Problems and tasks »
a: The April 2022 newsletter says the ELG and ELE projects will share the focus at META-FORUM 2022. In one to three sentences, explain why.
b: Decide whether each statement agrees with the April 2022 newsletter. Answer yes or no for each, and quote the deciding words. (i) The ELG web interface for the Ukrainian translation models is designed for desktop first. (ii) People can take part in META-FORUM 2022 without traveling to Brussels. (iii) Nefnir was trained on a database containing over 6,000,000 tagged inflectional forms.
c: Continue the April 2022 newsletter on digital language equality from the point where it stops.

Extract »
################

Newsletter #12 – April 2022

Dear reader,

More than 20,000 people from all over Europe have already participated in our survey on the digital support for European languages – but we are aiming higher! In order to include as many voices as possible in our strategic agenda and roadmap towards Digital Language Equality (DLE) by 2030, we have decided to keep the survey open longer. Please participate now and find out more in the ELE section of the newsletter, which also features a great example of the importance of DLE in the shape of an article on tackling the digital gaps for the Irish language.

Meanwhile, the ELG initiative continues its effort to make ELG’s machine translation models for Ukrainian available through a single, publicly accessible interface. The current state is described in the ELG section, followed by first details on this year’s META-FORUM 2022, which is only two months away.

Finally, we present Barcelona Supercomputing Center (BSC), partner in the ELE project and one of the drivers of Language Technology for Catalan. Find out all about BSC’s research into the state of Spanish and Catalan in the digital world and how ELE helps "level the field for all languages in the digital arena" in the final section of this newsletter.

With best regards

Georg Rehm

Three minutes or less - that's how long it takes to participate our survey on technological support for digital languages in Europe. Click on the image and make your voice heard!
Language Technology and NLP in the news
Social media highlights
General news

The ELG initiative continues working on a web interface for its machine translation models that translate between Ukrainian and other languages, including English, French and Russian. Last week, the team met to discuss the current design of the interface, which targets mobile devices first, but will also be available on desktop, as well as the details of the process of calling services through ELG: Via the PythonSDK, several MT models by different providers that are hosted in or are available through ELG can be selected and used for translation. The test phase for the interface starts this week and the ELG team hopes to make the service available to the public as soon as possible.

Soon, this year’s META-FORUM takes place as well: On 8 and 9 June 2022, the next edition of the international conference series on powerful and innovative Language Technologies for the multilingual information society invites you to Brussels – or to participate virtually. META-FORUM 2022 will be a hybrid event, both in terms of the participation and the conference topics: As the ELG and ELE projects end at the same time, the results and current state of research of both initiatives will receive the shared focus. Learn more about “META-FORUM 2022 – JOINING THE EUROPEAN LANGUAGE GRID” and register free of charge on our website. We hope to see you there!
META FORUM 2022 – JOINING THE EUROPEAN LANGUAGE GRID
Together Towards Digital Language Equality
8/9 June 2022, Brussels
Selected new tools and resources on the
European Language Grid
Nefnir Icelandic Lemmatizer – Nefnir is a rule-based lemmatizer for Icelandic text. It has been trained on the Database of Modern Icelandic Inflection, which contains over 6,000,000 tagged inflectional forms and their lemmas. Input is expected to be alternating words and POS tags (as produced by an Icelandic POS tagger) separated by white space. The tool can be downloaded as a Docker container or tried out with an example sentence in the ELG entry web page. Additionally, code samples are directly published in the catalogue as well. The software was added by the University of Reykjavík on 31 March 2022.

################

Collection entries
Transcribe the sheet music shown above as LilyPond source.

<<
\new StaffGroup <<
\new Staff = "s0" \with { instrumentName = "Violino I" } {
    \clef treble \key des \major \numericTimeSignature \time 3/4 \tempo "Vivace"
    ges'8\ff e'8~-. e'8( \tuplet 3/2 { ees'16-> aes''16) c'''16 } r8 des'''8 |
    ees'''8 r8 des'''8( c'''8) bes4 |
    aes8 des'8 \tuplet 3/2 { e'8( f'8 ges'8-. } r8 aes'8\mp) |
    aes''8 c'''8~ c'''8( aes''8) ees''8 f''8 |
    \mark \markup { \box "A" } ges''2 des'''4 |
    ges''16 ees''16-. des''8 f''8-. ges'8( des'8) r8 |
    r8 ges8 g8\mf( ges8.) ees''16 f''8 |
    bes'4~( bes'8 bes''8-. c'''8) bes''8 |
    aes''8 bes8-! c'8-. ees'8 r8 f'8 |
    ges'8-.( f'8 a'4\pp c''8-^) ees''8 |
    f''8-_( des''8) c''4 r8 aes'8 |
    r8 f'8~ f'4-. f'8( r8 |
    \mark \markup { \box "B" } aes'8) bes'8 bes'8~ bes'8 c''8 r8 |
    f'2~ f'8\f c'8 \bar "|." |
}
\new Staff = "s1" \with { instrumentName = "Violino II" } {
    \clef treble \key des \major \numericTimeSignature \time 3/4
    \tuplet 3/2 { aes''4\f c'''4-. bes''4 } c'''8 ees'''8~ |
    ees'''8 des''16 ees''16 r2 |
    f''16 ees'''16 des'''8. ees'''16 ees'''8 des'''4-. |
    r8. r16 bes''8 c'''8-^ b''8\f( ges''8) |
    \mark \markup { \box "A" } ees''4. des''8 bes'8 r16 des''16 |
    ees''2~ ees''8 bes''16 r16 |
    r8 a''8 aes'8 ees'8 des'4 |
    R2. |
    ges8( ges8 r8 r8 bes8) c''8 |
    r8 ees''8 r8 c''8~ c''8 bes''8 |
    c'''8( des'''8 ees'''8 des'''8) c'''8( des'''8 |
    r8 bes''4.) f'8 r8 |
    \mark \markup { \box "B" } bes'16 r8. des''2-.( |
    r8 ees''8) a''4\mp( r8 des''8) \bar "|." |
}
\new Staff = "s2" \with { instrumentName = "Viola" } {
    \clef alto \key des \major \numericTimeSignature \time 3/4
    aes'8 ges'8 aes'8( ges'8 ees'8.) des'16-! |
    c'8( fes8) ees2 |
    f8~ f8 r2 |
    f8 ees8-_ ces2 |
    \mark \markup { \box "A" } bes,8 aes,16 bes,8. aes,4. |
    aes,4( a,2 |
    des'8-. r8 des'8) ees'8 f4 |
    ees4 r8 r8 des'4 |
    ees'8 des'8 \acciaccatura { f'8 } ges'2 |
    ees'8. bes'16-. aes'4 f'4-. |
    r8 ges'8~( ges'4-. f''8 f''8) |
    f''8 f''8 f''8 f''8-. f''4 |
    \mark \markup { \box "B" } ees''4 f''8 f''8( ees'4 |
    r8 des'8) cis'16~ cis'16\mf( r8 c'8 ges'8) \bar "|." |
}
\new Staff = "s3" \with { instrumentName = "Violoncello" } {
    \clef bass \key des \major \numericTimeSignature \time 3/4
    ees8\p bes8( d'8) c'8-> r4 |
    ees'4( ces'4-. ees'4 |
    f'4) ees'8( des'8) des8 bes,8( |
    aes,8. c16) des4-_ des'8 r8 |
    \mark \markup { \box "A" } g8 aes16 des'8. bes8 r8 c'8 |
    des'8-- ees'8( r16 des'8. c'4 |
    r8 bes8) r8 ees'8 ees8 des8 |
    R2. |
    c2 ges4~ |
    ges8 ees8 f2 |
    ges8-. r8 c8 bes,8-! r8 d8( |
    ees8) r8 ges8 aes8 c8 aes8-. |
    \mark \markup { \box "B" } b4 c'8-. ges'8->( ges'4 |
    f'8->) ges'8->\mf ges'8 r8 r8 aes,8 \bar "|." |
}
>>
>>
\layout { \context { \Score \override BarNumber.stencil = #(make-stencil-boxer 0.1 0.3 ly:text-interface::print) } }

################

Replies »
a: The results and current state of research of both initiatives get a shared focus because the ELG and ELE projects end at the same time.

b:
(i) No: "targets mobile devices first, but will also be available on desktop"
(ii) Yes: "invites you to Brussels – or to participate virtually"
(iii) Yes: "which contains over 6,000,000 tagged inflectional forms and their lemmas"

c:
Selected new ELG members

ModelFront is a leading provider of translation risk prediction. Known in the research world as “quality estimation”, it's the core technology for the hybrid translation workflow: machine-approving machine translations at human accuracy. ModelFront is a production-strength system – secure, scalable, accuracy tested and with support for 100+ languages – available via a cloud console and API that can be integrated into any application. ModelFront can be used with any machine translation provider and integrated into any translation management system.

General news

Over 20,000 responses to our ELE survey on the digital support for European languages have reached us so far – but we are aiming higher: In order to achieve an unprecedented representation of the opinion of European citizens on the support of their languages in the digital world, we have extended the deadline for the survey. Please support this initiative by making your voice heard for the sake of Digital Language Equality in Europe and sharing the survey with as many people as possible. You can choose to fill in the survey in one of 35 languages on our ELE website, while many more European regional and minority languages can be selected within the survey itself. Please participate and share the survey with your friends, colleagues and networks.

“As much as people might want to use Irish in their daily lives, the technology is almost forcing them into English. That’s just a simple example of what’s going to happen across Europe, if something doesn’t change in terms of the technologies made available.” In an article by TheJournal.ie, Dr Teresa Lynn of the ADAPT Centre at the Dublin City University, partner of the ELE project, speaks about “tackling the digital gaps for the Irish language” and the ambitious initiative for Digital Language Equality in Europe. “If you’re in the field, you know that means there’s a lot of work to be done in the next eight years.”

A starting point is knowing the current state of play in terms of digital equality amongst European languages. For this, the ELE consortium is working on an interactive dashboard that presents and visualises the support that each European language receives in terms of technological resources and thus makes them comparable, pointing out the gaps and needs for underrepresented languages. The dashboard is developed by the Institute for Language and Speech Processing (ILSP) in Athens and will be featured on the European Language Grid once it is finished. Keep an eye open!

Finally, the deadline of the Call for Papers for the ELE workshop "Towards Digital Language Equality (TDLE2022)" at this year's LREC Conference in June has been extended. Click on the image below to find all details on the submission process, which is open until next Monday, 18 April 2022.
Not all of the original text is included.